Moaveni's homecoming falls in the heady days of the country's reform movement, when young people demonstrated in the streets and shouted for the Islamic regime to end. In these tumultuous times, she struggles to build a life in a dark country, wholly unlike the luminous, saffron and turquoise-tinted Iran of her imagination.
"Time reporter Moaveni, the American-born child of Iranian exiles, spent two years (2000 2001) working in Tehran. Although she reports on the overall tumult and repression felt by Iranians between the 1999 pro-democracy student demonstrations and the 2002 'Axis of Evil' declaration, the book's dominant story is more intimate. Moaveni was on a personal search 'to figure out my relationship' to Iran. Neither her adolescent ethnic identity conundrums nor her idyllic memories of a childhood visit prepared her for the realities she confronted as she navigated Iran, learning its rules, restrictions and taboos and how to evade and even exploit them like a local. Because she was a journalist, the shadowy, unnerving presence of an Iranian intelligence agent/interrogator hovered continually ('it would be useful if we saw your work before publication,' he told her).
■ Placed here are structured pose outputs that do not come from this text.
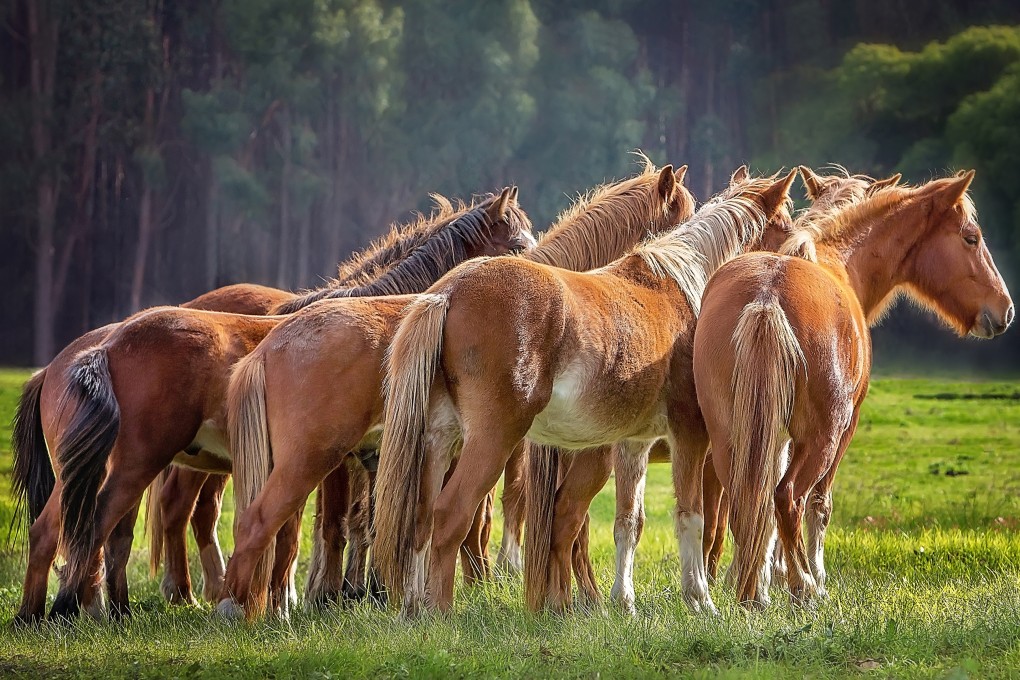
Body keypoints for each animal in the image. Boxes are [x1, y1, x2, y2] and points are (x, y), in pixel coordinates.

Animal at [10, 192, 515, 623]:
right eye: (516, 243)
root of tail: (97, 350)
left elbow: (335, 526)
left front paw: (313, 598)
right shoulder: (338, 462)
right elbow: (333, 526)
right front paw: (321, 597)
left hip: (104, 469)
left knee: (70, 530)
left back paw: (63, 612)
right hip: (139, 462)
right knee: (104, 526)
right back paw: (90, 606)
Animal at [372, 167, 797, 618]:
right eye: (785, 225)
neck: (687, 285)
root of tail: (450, 291)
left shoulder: (633, 442)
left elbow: (630, 521)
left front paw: (624, 602)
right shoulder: (690, 435)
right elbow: (691, 517)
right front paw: (700, 600)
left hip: (439, 439)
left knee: (420, 519)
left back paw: (416, 608)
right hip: (492, 440)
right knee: (452, 515)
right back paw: (442, 612)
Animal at [694, 170, 1013, 608]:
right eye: (971, 237)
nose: (1005, 310)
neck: (839, 260)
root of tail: (767, 297)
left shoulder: (773, 434)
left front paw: (762, 576)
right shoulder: (846, 427)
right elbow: (819, 505)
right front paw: (808, 575)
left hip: (730, 436)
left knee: (746, 499)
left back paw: (751, 593)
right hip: (822, 437)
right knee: (788, 497)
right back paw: (805, 587)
Readers also get intimate glimpses of domestic life: Moaveni lived among family and depicts clandestine partying, women's gyms and the popularity of cosmetic surgery. Eventually, Moaveni became 'more at home than [her mother] was' in Iran, and a visit to the U.S. showed how Moaveni, who now lives in Beirut, had grown unaccustomed to American life, 'where my Iranian instincts served no purpose.' Lipstick Jihad is a catchy title, but its flippancy does a disservice to Moaveni's nuanced narrative. Agent, Diana Finch. (Mar.) Forecast: This work, as well as Afschineh Latifi's Even After All This Time, reviewed above, joins the recent explosion of memoirs by women about living in Iran, and could be displayed alongside Marjane Satrapi's Persepolis, Roya Hakakian's Journey from the Land of No and Azar Nafisi's Reading Lolita in Tehran." Publishers Weekly (Copyright Reed Business Information, Inc.)
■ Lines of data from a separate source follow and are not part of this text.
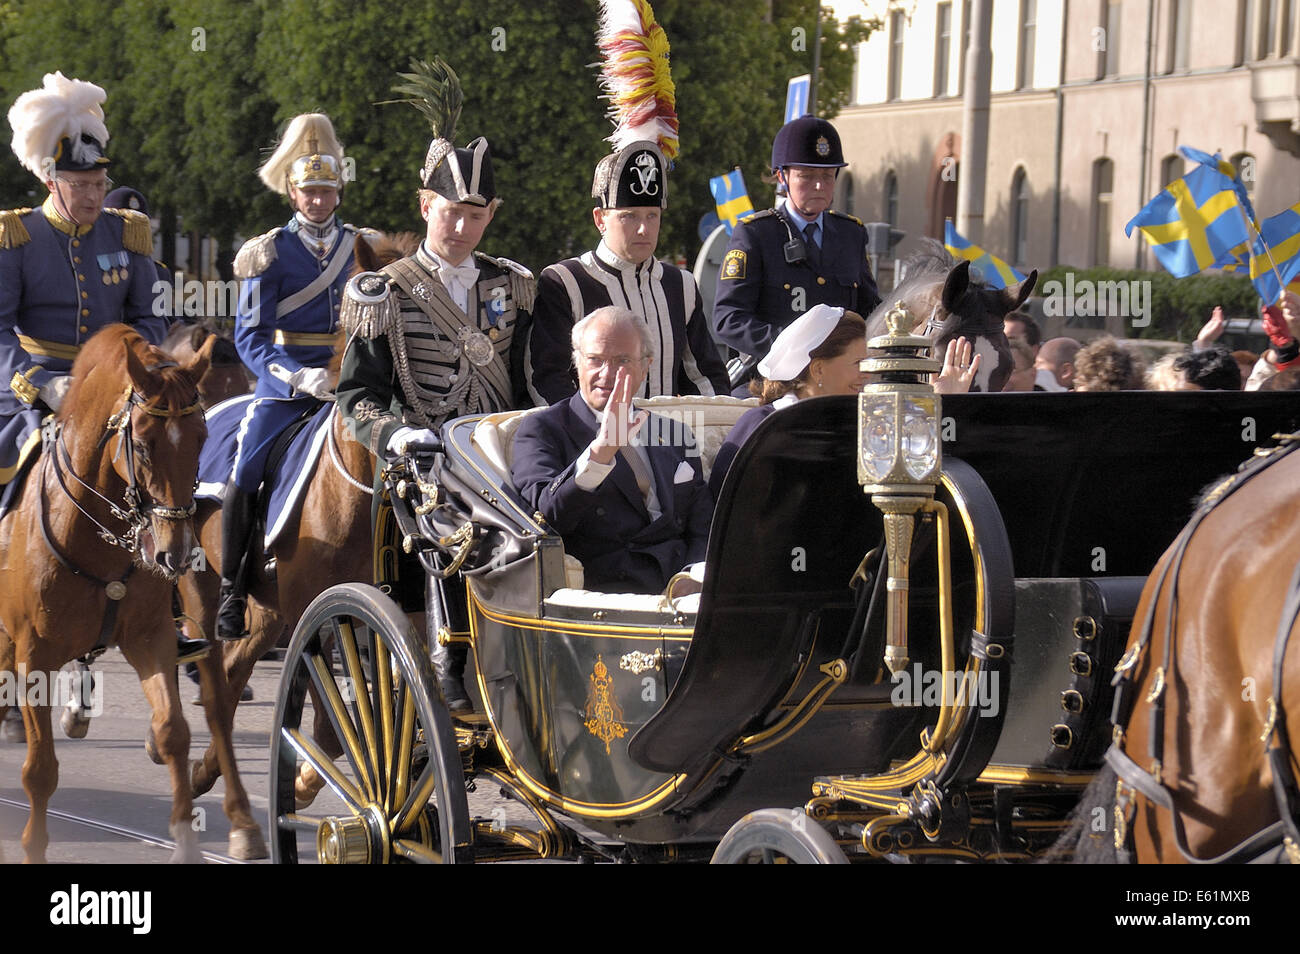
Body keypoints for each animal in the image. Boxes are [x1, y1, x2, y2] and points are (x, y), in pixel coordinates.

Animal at [0, 324, 257, 863]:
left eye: (201, 437)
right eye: (141, 443)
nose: (175, 553)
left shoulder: (150, 638)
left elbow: (174, 731)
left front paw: (185, 842)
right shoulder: (33, 655)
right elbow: (40, 770)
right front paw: (34, 847)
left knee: (216, 707)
"The author's account of trying, on the one hand, to be a foreign reporter under a theocratic regime, and, on the other, a normal young woman with a career and family and her own apartment, is beautifully nuanced, complex, and illuminating....A must." Kirkus Reviews
"In her compelling new memoir, Lipstick Jihad, Azadeh Moaveni gives the reader a guided tour through the underground youth culture in Tehran." Michiko Kakutani, The New York Times
About the Author
Azadeh Moaveni grew up in San Jose and studied politics at the University of California, Santa Cruz. She won a Fulbright fellowship to Egypt, and studied Arabic at the American University in Cairo. For three years she worked across the Middle East as a reporter for Time magazine, before joining the Los Angeles Times to cover the war in Iraq. She lives in Beirut.